Concannon responded by criticizing city policy changes to social services and emergency services. He contended that the creation of a fund to help offenders pay bail and the Council’s passage of the 2014 Community Safety Act that allows individuals to sue the NYPD in state court over instances of bias and ultimately led to the end of “stop and frisk,” have had a negative impact on crime in the area.
Friedrich talked about several issues. He said for parents, maintaining the quality of the Council district’s schools — some of the best in the city — is most important, whereas Queens Village residents might be most concerned over the possible city placement of a juvenile detention center in their area.
But Friedrich said for people in the room, as residents of North Shore Towers, the biggest concern is “keeping co-ops affordable, keeping maintenance in check and making sure we don’t lose our abatement rebate that we are at risk for losing every year.”
Grodenchik said the most pressing issue for eastern Queens residents is the need for the city to allocate more resources for libraries, parks and schools in the area.
“My job will be to be an independent voice for you,” Grodenchik said. “It is critical we remember and remind the city that we are out here. We like our way of life out here, and we don’t want to change. We only want to change for the better.”
Lynch, who is also running on the Working Families Party line, said her priority if elected to the City Council would be to allocate resources to keep schools in eastern Queens some of the best-performing facilities in the city.

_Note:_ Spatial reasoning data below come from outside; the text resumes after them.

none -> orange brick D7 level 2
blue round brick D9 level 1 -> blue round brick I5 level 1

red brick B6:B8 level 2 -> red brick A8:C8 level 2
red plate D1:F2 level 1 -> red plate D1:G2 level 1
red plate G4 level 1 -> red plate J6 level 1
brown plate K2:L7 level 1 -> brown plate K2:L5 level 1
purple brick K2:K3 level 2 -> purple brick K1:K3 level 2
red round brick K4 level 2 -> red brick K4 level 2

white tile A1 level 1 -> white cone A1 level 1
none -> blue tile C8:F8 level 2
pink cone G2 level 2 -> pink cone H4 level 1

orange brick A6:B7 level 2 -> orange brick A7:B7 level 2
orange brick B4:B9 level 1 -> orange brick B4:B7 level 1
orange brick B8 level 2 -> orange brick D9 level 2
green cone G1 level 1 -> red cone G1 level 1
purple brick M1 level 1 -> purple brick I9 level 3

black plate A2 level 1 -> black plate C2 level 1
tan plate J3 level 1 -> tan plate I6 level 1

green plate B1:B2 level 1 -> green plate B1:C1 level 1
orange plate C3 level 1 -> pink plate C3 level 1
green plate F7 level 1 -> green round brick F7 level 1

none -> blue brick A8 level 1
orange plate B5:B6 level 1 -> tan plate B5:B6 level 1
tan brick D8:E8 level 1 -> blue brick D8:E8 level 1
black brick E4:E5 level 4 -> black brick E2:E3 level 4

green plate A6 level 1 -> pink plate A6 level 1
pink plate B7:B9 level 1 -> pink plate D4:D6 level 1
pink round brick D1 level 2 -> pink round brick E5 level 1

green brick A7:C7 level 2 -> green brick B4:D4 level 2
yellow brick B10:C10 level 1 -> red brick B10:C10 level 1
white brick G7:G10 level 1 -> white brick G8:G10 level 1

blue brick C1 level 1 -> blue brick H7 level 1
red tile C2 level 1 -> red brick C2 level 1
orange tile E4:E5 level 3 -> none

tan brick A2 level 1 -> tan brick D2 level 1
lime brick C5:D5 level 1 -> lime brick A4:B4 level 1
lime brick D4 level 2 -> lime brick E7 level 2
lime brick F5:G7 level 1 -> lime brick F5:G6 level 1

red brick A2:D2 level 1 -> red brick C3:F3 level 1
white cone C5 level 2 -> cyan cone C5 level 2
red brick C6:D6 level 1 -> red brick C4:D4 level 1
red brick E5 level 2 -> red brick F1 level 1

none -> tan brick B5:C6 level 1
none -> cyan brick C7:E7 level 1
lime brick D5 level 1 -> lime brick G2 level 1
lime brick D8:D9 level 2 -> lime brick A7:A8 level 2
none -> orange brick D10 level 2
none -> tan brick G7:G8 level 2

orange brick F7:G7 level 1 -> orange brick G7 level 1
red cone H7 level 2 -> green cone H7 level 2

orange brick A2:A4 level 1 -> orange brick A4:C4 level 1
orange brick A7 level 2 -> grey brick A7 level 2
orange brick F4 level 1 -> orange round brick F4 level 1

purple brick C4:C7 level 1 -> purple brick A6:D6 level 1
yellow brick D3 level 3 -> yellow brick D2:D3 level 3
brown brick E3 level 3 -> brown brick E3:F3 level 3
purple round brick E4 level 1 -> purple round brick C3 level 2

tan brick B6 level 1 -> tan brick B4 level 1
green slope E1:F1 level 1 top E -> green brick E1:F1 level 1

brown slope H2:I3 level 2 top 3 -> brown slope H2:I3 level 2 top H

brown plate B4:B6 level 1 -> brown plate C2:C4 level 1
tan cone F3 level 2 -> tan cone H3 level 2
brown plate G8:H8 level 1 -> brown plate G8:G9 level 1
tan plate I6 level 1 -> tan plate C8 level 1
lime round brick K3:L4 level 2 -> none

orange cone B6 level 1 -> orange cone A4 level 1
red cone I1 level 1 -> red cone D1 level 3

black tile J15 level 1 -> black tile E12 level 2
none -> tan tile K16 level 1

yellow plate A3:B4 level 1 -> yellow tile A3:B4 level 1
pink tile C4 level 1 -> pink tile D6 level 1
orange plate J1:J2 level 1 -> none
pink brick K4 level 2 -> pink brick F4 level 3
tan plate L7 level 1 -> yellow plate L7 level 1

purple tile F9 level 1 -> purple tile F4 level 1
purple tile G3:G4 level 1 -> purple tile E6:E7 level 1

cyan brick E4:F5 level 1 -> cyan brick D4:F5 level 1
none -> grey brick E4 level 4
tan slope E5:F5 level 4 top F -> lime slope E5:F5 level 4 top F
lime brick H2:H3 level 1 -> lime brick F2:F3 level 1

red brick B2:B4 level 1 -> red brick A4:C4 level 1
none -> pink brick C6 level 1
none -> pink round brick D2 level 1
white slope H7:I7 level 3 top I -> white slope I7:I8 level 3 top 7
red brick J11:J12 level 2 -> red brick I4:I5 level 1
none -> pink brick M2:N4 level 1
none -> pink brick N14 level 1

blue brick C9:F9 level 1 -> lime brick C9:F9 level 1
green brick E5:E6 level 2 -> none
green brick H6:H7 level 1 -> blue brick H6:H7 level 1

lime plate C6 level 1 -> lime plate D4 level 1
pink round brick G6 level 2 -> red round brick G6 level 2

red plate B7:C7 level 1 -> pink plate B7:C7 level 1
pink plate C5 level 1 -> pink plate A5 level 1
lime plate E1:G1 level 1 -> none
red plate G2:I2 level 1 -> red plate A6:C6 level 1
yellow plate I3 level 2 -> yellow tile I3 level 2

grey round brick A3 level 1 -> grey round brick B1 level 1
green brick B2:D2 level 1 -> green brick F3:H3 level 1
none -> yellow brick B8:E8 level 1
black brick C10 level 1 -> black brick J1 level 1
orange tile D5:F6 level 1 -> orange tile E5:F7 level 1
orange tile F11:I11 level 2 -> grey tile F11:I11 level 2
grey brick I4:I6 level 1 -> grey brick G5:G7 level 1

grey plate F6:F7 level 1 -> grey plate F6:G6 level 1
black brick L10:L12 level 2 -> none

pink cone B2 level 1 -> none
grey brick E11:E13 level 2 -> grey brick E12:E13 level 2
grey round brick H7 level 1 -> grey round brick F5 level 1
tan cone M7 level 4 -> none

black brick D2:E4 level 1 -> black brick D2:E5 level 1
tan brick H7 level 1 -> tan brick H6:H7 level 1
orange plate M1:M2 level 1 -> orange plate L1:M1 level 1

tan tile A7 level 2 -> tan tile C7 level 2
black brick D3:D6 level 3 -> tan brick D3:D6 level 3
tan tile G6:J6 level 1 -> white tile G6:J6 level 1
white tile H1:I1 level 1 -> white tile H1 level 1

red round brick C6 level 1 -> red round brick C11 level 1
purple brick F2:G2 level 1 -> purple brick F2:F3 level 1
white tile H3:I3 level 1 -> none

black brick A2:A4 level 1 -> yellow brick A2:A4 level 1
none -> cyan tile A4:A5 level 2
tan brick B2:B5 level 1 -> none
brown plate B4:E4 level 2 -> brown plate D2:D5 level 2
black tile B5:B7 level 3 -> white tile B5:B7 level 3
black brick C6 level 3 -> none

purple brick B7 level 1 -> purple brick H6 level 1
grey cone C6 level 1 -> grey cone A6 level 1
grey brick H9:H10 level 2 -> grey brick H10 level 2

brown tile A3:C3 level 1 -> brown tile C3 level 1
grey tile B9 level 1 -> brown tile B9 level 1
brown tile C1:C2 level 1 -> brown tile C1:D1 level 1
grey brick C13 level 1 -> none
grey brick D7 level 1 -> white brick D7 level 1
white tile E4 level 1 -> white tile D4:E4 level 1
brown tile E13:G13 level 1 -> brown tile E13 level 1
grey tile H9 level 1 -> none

“One of my major concerns is that over the years, the city has allowed our schools … to become inundated with more students than they can handle,” Lynch said. “On day one as a City Council member, I would call up the School Construction Authority to come up with a real plan for building a new high school in our community.”
Aides for Ali Najmi, Celia Dosamantes and Satnam Parhar, the three South Asians running in the race, all said they had made other commitments prior to the scheduled debate.